*Provided passage:*

Content starts

The paper includes numerical experiments, which is a positive aspect. The two domains used for the experiments sound interesting and relevant to showcase the framework.

缺点

Main Comments:

  • One main comment is regarding the assumption. In view of statements in line 123-124, it appears to me that effectively a unichain assumption is made both for prediction and control.

  • As a weak aspect, the presented framework only is shown to enjoy asymptotic convergence (in the tabular case).

  • Regarding CVaR RL, use of an augmented state-space is mentioned as a standard technique. Of course, it is clear that we lack interest in extending state-space – especially if there is some workaround – for the classical performance bounds that deteriorate as the size of state-space grows. However, it is worth remarking that an “augmented but highly structured” state-space is not necessarily a weak aspect if one could leverage the underlying structure. Could you explain whether this is the case for CVaR RL?

  • In Section 5, Equation 19: could you clarify what the choice of function ff is.

  • As a general comment, I wonder whether RED performs simultaneous learning of multiple subtasks without any sacrifice? If not, it is not highlighted enough in the paper (or maybe I miss something).

  • Subtask may bring some confusion because of its use as a standard terminology in hierarchical RL terminology. Also, I do not think that this choice of naming effectively reflects what it actually serves. Other candidates?

Content ends

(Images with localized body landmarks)
Content starts

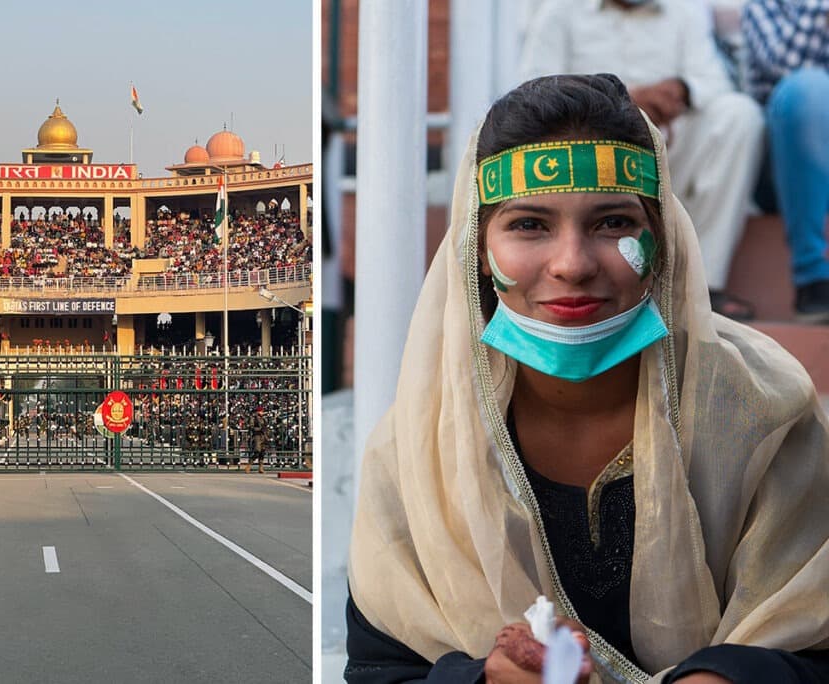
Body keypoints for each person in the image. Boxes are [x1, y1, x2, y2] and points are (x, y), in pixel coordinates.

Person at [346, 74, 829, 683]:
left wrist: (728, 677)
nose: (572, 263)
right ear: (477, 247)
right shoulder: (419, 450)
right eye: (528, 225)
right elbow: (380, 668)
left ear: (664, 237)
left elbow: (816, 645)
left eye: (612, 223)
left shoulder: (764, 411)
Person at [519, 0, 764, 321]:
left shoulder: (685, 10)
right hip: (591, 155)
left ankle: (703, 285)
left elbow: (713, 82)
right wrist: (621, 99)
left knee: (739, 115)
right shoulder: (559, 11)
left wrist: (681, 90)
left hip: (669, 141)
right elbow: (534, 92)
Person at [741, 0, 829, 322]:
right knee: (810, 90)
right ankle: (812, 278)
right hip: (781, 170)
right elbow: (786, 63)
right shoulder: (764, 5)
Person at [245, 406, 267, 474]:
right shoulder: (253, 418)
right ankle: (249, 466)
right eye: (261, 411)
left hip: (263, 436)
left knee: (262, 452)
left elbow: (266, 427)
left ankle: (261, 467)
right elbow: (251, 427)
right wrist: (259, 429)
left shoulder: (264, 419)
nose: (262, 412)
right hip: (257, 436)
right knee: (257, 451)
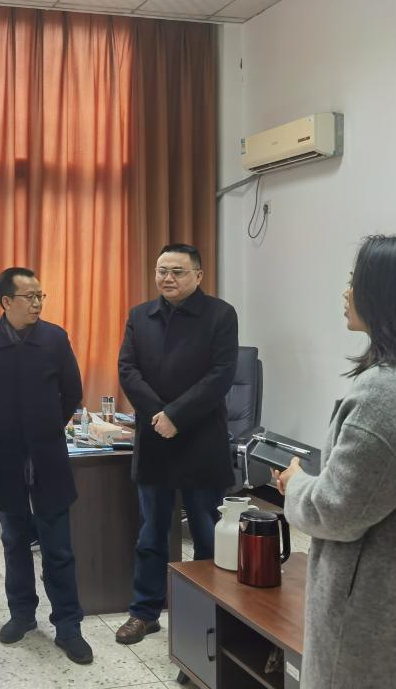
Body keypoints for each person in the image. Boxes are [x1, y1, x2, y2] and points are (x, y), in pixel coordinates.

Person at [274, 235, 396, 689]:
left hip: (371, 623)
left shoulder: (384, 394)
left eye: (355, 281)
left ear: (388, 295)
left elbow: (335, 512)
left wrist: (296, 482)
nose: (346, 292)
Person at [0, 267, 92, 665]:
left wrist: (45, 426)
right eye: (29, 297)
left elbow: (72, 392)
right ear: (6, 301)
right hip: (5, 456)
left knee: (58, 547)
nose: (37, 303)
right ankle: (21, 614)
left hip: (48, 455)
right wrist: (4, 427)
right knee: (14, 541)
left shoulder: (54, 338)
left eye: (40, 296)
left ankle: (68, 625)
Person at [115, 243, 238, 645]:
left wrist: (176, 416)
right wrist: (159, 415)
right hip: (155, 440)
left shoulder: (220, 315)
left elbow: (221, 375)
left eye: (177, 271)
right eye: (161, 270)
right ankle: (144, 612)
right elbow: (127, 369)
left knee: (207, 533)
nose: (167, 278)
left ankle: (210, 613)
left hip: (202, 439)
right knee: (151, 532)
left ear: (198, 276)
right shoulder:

Content ends

*Your tasks:*
**a)** Which specific places in the paper does the paper review point to by line, section, or equation number?
**b)** Write a continuation of the paper review, picking up right after its final bullet.

*Results by task:*
**a)** line 123-124; Section 5; Equation 19

**b)**
  • I found the literature review part rather week. Admittedly, there is a rarity of prior work dealing with learning multiple goals/objectives in average-reward MDPs. However, in other MDPs settings and bandits – that are obviously more straightforward to analyze – there might exist a relatively richer literature. Further, one key contribution of the paper falls into the realm of risk-sensitive RL. It is therefore expected to see a better coverage of the related literature (and for discounted and episodic settings).

  • The preliminary on average-reward MDPs and RL is rather long. Despite less work on them comparatively, they are standard settings and notions for a venue such as ICLR. I suggest Section 3.1 to be compressed to that the space in the main text could be used for more novel aspects.

Minor Comments:

  • Figures are not readable.

Typos:

  • Line 84: builds off of Wan et al. ==> Did you mean “builds on Wan et al.”?
  • Line 61: in the Appendix ==> I think it is more correct to use “in Appendix” or “in the appendix”.
  • Line 105: SS is a finite set of states, AA is … ==> S\mathcal S is …, A\mathcal A is …

问题

See above.

评论

We thank the reviewer for their consideration and review of our paper. The updated draft has corrected the typos identified by the reviewer. We are also happy to engage with the reviewer to see what about the figures makes them hard to read. Please see our response to the main comments below. Due to the character limit, we split our response across two comments:

(1 / 2)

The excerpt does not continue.